They plan to sell their £600,000 home in north Wales to downsize, clearing their mortgage (they still owe £230,000 and currently pay £1,350 a month). “It would be good to keep the house if possible, but it’s a large expense and tricky to maintain,” Mr Edwards says.
Mr and Ms Edwards originally met in the army, and as such both have military pensions. Mr Edwards already draws £10,500 a year from his, but it will not be index-linked until he reaches 57. His current job pays him a salary of £57,000. Ms Edwards will not be drawing from hers until she is 57. Her photography business pays her £3,300 a month.
Mr Edwards is also a member of the civil service pension scheme, to which he contributes about 3pc of his salary. Sarah pays £1,000 a month into a private pension with Aviva, she also pays £200 a month into a director’s pension for her business.

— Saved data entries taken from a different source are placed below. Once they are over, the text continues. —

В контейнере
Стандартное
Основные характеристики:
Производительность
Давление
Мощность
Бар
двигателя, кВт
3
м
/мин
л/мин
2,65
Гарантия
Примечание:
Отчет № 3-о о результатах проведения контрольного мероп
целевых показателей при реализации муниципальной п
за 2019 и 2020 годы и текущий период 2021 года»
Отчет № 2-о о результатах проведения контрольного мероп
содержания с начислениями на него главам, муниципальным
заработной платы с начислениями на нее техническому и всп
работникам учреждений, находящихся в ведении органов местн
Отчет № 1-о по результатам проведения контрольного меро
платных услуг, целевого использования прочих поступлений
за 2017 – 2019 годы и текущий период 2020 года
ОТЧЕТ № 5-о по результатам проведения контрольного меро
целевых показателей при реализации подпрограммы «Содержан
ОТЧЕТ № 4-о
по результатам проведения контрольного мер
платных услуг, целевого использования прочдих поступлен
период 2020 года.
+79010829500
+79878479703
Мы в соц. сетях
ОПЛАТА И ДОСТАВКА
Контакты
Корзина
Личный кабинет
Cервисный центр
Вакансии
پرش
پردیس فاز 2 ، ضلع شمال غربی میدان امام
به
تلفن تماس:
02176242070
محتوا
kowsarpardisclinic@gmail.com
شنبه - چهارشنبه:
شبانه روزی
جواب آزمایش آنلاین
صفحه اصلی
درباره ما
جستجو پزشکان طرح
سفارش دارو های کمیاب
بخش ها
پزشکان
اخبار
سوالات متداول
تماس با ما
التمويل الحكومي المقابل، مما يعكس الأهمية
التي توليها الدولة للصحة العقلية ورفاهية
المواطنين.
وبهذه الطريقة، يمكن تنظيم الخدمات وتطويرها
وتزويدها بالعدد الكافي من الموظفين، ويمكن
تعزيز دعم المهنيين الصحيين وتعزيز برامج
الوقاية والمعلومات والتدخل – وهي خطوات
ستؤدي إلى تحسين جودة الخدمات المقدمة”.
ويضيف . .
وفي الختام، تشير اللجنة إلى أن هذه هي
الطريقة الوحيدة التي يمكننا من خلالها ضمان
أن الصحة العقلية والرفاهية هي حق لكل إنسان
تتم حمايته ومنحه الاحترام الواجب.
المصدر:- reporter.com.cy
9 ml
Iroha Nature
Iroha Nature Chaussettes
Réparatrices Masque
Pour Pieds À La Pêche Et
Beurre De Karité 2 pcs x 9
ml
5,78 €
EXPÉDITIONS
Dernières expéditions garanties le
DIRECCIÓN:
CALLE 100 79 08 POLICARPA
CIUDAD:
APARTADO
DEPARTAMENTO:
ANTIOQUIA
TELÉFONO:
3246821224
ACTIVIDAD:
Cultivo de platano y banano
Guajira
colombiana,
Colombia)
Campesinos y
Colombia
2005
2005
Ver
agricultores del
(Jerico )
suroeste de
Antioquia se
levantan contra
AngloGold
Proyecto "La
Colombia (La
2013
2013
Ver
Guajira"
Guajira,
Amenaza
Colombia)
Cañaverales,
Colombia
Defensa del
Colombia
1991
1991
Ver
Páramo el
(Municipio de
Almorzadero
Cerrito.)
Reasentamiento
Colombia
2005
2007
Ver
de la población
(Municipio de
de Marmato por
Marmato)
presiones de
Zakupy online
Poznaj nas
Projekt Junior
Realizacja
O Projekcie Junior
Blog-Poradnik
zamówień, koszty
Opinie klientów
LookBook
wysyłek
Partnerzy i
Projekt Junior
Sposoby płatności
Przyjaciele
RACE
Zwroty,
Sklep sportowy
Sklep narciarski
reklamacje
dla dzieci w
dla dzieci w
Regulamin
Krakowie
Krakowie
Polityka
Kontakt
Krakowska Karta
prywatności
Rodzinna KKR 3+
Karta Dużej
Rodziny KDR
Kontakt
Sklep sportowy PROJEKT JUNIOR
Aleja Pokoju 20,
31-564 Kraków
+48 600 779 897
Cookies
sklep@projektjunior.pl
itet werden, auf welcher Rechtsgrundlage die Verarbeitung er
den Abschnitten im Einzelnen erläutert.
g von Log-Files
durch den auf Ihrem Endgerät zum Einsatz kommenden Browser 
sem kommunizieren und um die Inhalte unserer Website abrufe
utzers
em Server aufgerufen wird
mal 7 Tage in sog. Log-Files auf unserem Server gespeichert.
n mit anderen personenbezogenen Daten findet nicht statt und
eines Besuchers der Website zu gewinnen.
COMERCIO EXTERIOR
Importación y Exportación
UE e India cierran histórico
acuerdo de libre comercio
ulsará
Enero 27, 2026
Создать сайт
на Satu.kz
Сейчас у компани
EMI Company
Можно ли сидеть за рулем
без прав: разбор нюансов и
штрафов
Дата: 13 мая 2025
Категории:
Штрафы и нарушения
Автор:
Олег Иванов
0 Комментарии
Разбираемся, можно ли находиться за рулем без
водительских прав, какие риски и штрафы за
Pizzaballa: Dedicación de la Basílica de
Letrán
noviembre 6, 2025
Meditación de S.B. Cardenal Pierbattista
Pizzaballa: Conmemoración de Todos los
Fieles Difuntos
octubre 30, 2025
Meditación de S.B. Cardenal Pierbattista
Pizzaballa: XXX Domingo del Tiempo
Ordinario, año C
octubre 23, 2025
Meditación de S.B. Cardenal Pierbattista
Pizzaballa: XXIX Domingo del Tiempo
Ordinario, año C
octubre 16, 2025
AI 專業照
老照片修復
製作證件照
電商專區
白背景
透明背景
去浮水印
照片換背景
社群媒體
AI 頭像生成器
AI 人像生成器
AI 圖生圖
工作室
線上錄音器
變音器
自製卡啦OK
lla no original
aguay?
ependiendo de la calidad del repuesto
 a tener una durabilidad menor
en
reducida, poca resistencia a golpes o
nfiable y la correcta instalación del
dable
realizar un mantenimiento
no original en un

In addition they have a rental property that gives them £300 income a month. It has an interest only mortgage with £67,000 outstanding. From this they put £50-100 in their children’s Isas each month. In total they currently have £19,000 in cash savings.
They have about a decade to get the cash together to live their dream – are they being realistic?
Felix Milton, chartered financial planner at Philip J Milton & Company, says:
Mr and Ms Edwards wish to be able to purchase a yacht and have an early retirement with an income of £48,000-£60,000 per year to travel the world whilst they are still able. The old way they will be able to achieve this is by selling some of their property, as the majority of their wealth is held here, with a much lower amount in defined contribution pensions.
In terms of their pension provision, they should look at changing the way they are saving into these to maximise their assets.
Mr Edwards’s military pension will be taxed at his highest rate of income tax and this means they will both start to lose their child benefit as Mr Edwards’s total income will be over the threshold of £60,000 it begins to taper.
As Mr Edwards is a higher rate taxpayer and Sarah is a basic rate taxpayer, pension saving is more valuable to them both in his name as he benefits from 40pc tax relief on his pension contributions whereas Ms Edwards only will benefit from 20pc tax relief.
It would be wise for them to fund Mr Edwards’s existing defined contribution pension with the £1,000 per month they currently put into Ms Edwards’s pension.